Abstract
Introduction
Primary Mediastinal (thymic) B-cell lymphoma (PMBCL) is a distinct B-cell lymphoma which accounts for 2-4% of Non-Hodgkin's lymphoma. PMBCL is unique as although B-cell markers are readily expressed, morphologically and on gene expression profiling, PMBCL resembles classical Hodgkin's lymphoma. The poor prognostic impact of BCL2/BCL6 and MYC immunohistochemistry and FISH have been well published in Diffuse large B-cell lymphoma patients from other sites, however less is known about their significance in PMBCL. We retrospectively analysed 36 patients with PMBCL and correlated immunohistochemistry and FISH with clinical outcome.
Methods
Patient selection
We performed a search for all PMBCL cases in our pathology database from 2008-2016. 36 cases who had sufficient tissue and fulfilled the clinicopathological criteria were included.
Histologic and Immunohistochemical Methods
Immunohistochemical studies were performed using formalin-fixed, paraffin-embedded tissue sections. Antibodies against CD3, CD20, CD79A, CD10, BCL6, MUM1, BCL2, C-MYC , Ki-67 and PDL1 were used for immunohistochemical studies. These studies were performed using an automated immunostainer (Benchmark XT) and a streptavidin-biotin peroxidase detection system. Tissue specimens were reviewed for percent tumour positivity and nuclear intensity. The cutoff scores for positive antibody staining were: 30% for CD10, 30% for BCL6, 60% for MUM1, 40% for CMYC and 70% for BCL2. PDL1 was graded positive if 3+/2+ (complete membranous staining in at least 10-30% of cells) and negative if 1+/0.
In-situ hybridization
For detection of Epstein-Barr virus encoded RNA (EBER), in situ hybridization was performed on formalin-fixed, paraffin-embedded tissue sections using the Ventana ready-to-use kit as prescribed by the manufacturer.
Molecular fluorescence in situ hybridization (FISH) studies
For detection of MYC/BCL2/BCL6 gene rearrangements, the Vysis LSI Dual Color, Break Apart Rearrangement Probes performed on formalin-fixed, paraffin-embedded tissue using the Vysis paraffin pre-treatment kit II system.
Results
Out of the 36 cases, 15 (42%) were of the germinal center phenotype while 21 (58%) were non germinal center phenotype by the Hans criteria. MYC was expressed in 26 cases (72%). 44% of cases were double expressors. In addition, there was also increased BCL6 (N=35, 97%), Ki67>60% (N=31, 86%), MUM1 (N=25, 69%) and PDL1 expression (N=24, 66%) noted. EBERISH was not present in any of the cases in this series. Table 1 summarizes the IHC findings. Of the 36 cases, only 1 case had unsatisfactory BCL2 FISH analysis. Out of 35 evaluable cases, there was 1 positive MYC FISH and 2 positive BCL6 FISH. There were no cases with positive BCL2 FISH.

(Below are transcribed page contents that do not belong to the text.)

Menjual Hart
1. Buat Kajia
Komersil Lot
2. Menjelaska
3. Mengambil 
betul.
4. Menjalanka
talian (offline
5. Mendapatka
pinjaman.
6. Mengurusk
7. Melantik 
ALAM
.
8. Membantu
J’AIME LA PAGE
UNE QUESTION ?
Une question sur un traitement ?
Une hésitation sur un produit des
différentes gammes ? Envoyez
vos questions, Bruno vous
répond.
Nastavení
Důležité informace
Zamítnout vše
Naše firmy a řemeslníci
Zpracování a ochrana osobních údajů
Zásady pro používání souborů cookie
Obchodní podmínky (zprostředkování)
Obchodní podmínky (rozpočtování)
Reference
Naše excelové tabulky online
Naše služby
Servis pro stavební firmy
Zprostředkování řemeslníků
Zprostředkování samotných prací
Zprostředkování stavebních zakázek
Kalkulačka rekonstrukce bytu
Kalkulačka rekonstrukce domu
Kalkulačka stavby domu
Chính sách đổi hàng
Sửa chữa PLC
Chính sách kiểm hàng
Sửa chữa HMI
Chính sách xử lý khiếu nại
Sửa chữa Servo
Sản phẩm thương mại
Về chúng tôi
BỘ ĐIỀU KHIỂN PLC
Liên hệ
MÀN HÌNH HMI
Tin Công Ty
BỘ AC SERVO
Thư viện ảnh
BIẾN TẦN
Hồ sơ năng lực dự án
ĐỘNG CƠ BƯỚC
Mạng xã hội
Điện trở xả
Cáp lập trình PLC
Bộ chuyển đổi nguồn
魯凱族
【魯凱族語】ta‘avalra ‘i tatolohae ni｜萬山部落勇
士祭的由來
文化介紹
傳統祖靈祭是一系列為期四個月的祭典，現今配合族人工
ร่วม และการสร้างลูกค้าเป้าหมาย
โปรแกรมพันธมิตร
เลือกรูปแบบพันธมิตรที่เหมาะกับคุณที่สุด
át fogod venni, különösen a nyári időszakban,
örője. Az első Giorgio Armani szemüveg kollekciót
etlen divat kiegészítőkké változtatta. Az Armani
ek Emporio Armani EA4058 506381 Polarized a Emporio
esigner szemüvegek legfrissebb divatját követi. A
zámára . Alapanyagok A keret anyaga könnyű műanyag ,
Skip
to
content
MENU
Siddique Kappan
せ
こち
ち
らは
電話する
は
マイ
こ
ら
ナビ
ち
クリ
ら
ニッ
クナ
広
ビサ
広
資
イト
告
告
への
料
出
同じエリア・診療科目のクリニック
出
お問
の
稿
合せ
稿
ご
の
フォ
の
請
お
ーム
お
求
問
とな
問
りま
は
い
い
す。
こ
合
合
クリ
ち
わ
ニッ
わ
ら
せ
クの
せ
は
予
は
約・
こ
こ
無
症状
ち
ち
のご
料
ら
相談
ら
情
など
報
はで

We compared our results with published results from DLBCL cases1,2 and found higher proportion of MYC/BCL6 positivity and Ki67% by IHC. BCL2 IHC expression was similar. FISH positivity for myc/bcl2/bcl6 translocations was lower in PMBCL compared to DLBCL. By Han's criteria, there was no significant difference in GC and non-GC, however a higher proportion of double expressors was noted. PDL1 expression was also higher than those published in DLBCL, similar to PDL1 expression in Hodgkin's lymphoma3. Table 2 summarizes the comparison between our data and results from other studies.
In our cohort of 36 patients, the median age was 29 years (range 15-61) with 19 female patients. The majority had early stage (n= 24 ,66.7%) and bulky disease (n=24, 66.7%). All 36 patients were treated with immunochemotherapy (R-CHOP n=11, R-EPOCH n=21). With a median follow up of 41 months, PFS and OS was 95% and 81% respectively. There was no correlation between IHC/FISH markers, clinical prognostic markers (bulk, stage, age, IPI) with outcomes on univariate and multivariate analysis.
Conclusion
Our results validate that PMBCL is a unique lymphoma which has similarities with DLBCL yet bears resemblance to Hodgkin's lymphoma on IHC. The usual prognostic markers for DLBCL have not correlated with clinical outcome in statistical analysis suggesting that due to the uniqueness of this lymphoma, novel markers should be explored to improve prognostic accuracy and thus improve patient outcomes.
References
1. Hu S et al. Blood 2013; 121:4021-4031
2. Meyer PN et al. J Clin Oncol 2011; 29: 200-207
3. Menter T et al. Human Pathology 2016;54:17-24
No relevant conflicts of interest to declare.